Bishop interviewed a number of players at SDCC’s various VR games and most said they were less interested in the technology or even the VR experience than they were in the content; in getting closer to a franchise they already love. Similarly, while many Pokemon Go players are excited about the game’s ability to get kids and adults outside , they are more into the game itself than they are its mechanics, or even the idea of similar games. Others were more excited about the communal aspect of it; the game acting as a prop to meet new people and build connections within their communities. It’s the Pokemon and the people, not the augmented reality that makes Pokemon Go such a hit.

The VR Revolution Isn’t Quite A Revolution Yet

Last year, blogger and futurist, Robert Scoble announced that he was leaving Rackspace to join the VR revolution. Scoble said then that part of the reason for his shift into VR was the excitement people showed at trying VR for the first time. People were and are genuinely moved by their first forays into VR experiences. It’s a rush of something new and exciting, an entirely new way of experiencing a game and your own senses. But yet, does that rush survive past the first experience, to the second, to the third, to the hundredth? Can excitement alone make technology relevant?

Even in his announcement, Scoble pointed to some of the downsides of emerging VR technologies — the biggest of which is that it is an emerging technology and therefore still expensive, buggy and lacking a built in market. When he wrote the post he was still waiting for his Occulus Rift headset to arrive, to finish off the $3000 VR system he’d invested in. At that cost it’s difficult to see how VR can make a serious impact in the consumer or business worlds. Its ubiquity at tech conferences and now consumer conventions (and even art shows!) does little to suggest how such technologies might really be used. Although we’re all considering ways that VR and related technologies might be used, the high cost of these technologies (and the various barriers to entry, including a lack of familiarity) makes them impractical even for large businesses, outside of a promotional tool.

Mike Haberman, writing here on B4J, suggested that the much cheaper Google Cardboard could be used in on boarding. What I think he, and Jessica with her Pokemon Go Happy Hour experiment, get right is scale. Both Mike and Jessica have looked at small ways to incorporate augmented reality into their normal recruiting and HR practice. Using Google Cardboard to onboard or Pokemon Go to recruit are both contained experiments that require little investment, retain some of the excitement of new technologies and new ways of doing things, but come with little risk. They can be scaled up if they work, or abandoned without regret if they don’t. And they’re the kind of experiments that can build familiarity, making business leaders more comfortable with bigger and perhaps more revolutionary experiments down the line.

What Is VR For?

Bishop says that VR was at its best at SDCC when it was used to add depth to existing properties. But just adding more content wasn’t enough — the best VR installations both gave fans more of what they craved, be it Teen Wolf, Walking Dead or Mr. Robot, but also were consistently interesting experiences in and of themselves. That is, they were good content that built on other good content and the supporting technology was smooth enough that the VR experience was seamless, not necessarily calling attention to itself as VR.

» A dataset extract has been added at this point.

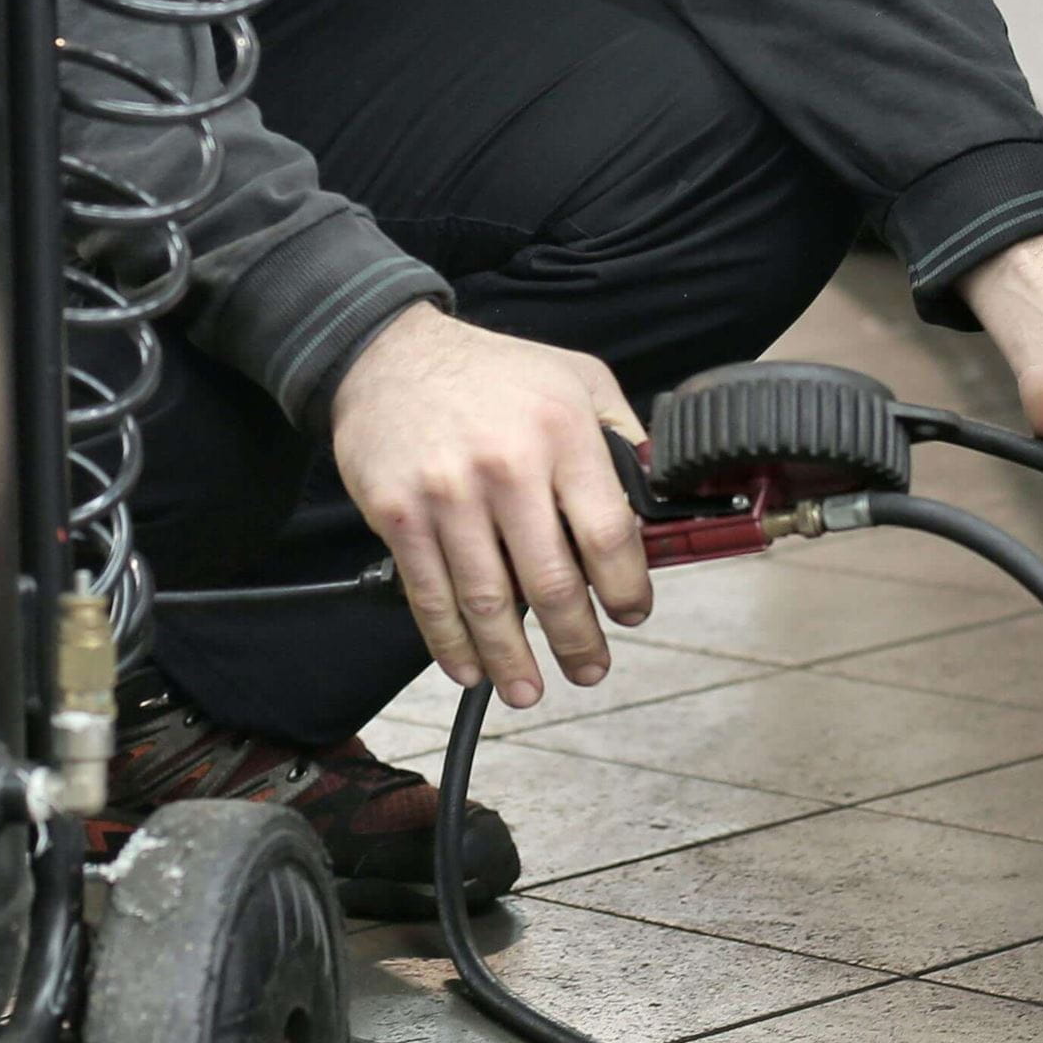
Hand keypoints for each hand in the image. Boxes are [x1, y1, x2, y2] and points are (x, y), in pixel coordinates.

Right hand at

The importance of good content is as important in the workplace is just as important as it is in the entertainment world. Incorporating VR and augmented reality into the workplace sounds exciting, of course, but it has to be about more than the VR experience itself — it has to be purposeful, practical and provide a serious return on investment. It must be able to deliver the essential content of the workplace — be it onboarding materials, sales pitches, or some kind of workflow — and then add more. VR installations at trade shows, conferences and conventions make sense, I think. In that context they’re advertising. Something exciting to hopefully get you, the consumer and user, excited about the organizations real products and services.

But when it comes to VR in the workplace, the key is this: What is the business case? What is its real fundamental purpose? And what will be its return on investment?